Amy menyentuhkan jari telunjuknya, dan dengan ragu berkata, “Ada satu hal lagi yang ingin Ayah setujui…”
“Ada apa, Amy kecil?” tanya Mag lembut.
Amy mendongak ke arah Mag, dan berbisik, “Aku sudah lama tidak bertemu teman-temanku. Jessica bilang Guru Luna sudah menyiapkan banyak makanan lezat untuk mereka, dan mereka juga sudah punya tempat tinggal sekarang. Aku ingin mengunjungi mereka. Bisakah Ayah membuatkan makanan lezat untuk mereka?”
Mag menatap kilauan di mata si kecil, dan tak kuasa menahan rasa haru.
Meskipun si kecil belakangan ini sibuk dengan kultivasi sihir dan urusan restoran, dia tetaplah si kecil yang manis dan peduli pada teman-temannya.
“Tentu saja. Ayah akan ikut denganmu. Aku akan membawa peralatan dapur dan memanggang untuk anak-anak.” Mag mengangguk sambil tersenyum.
“Hebat! Aku sayang Ayah.” Amy melompat kegirangan, memeluk Mag, dan mencium pipinya.
“Kalau begitu aku akan pergi dan mempersiapkannya. Kalian dan Annie main dulu.” Mag menepuk kepala Amy sambil tersenyum sebelum bangun dan pergi ke dapur.
Setengah jam kemudian, Mag membawa dua alat panggang, satu mesin es krim, dan sebuah kotak makanan berisi bahan-bahan, lalu pergi bersama Amy dan Annie.

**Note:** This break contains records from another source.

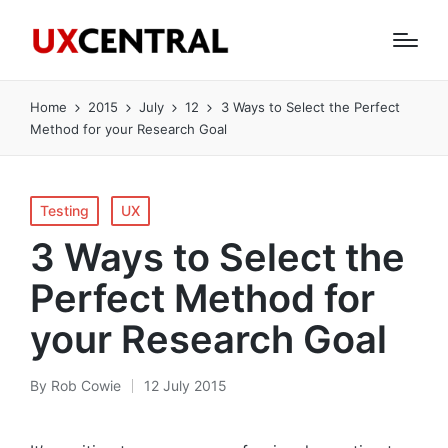
Home
2015
July
12
3 Ways to Select the Perfect
Method for your Research Goal
Posted
Testing
UX
in
3 Ways to Select the
Perfect Method for
your Research Goal
By
Rob Cowie
12 July 2015
Posted
by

Amy bercerita kepada Annie tentang saat dia berkelana di jalanan. Namun, pengalaman menyedihkan itu terdengar menyenangkan dan penuh petualangan ketika Amy menceritakannya, seolah-olah semua bahaya dan kesulitan hanyalah masalah kecil yang bahkan tidak sepenting pancake.
Annie mendengarkan dengan tenang. Terkadang ia tersenyum, mengerutkan kening, atau menepuk bahu Amy dengan simpati. Meskipun ia masih belum bisa berbicara, ia sudah sepenuhnya memahami bahasa sehari-hari.
Kereta kuda berhenti, dan kusir berkata, “Kita sudah sampai.”
Mag membuka penutup kereta, dan berjalan keluar. Melihat rumah hijau baru dan dinding yang dipenuhi gambar, senyum muncul di wajah Mag.
Panti asuhan ini tampak seperti taman kanak-kanak. Warna-warna cerah namun tidak menyilaukan, arsitektur, dan mural dinding kekanak-kanakan itu memberi orang kesan vitalitas yang berkembang.
Jelas bahwa Luna memang telah mengerahkan banyak upaya untuk memberikan rumah baru bagi anak-anak itu.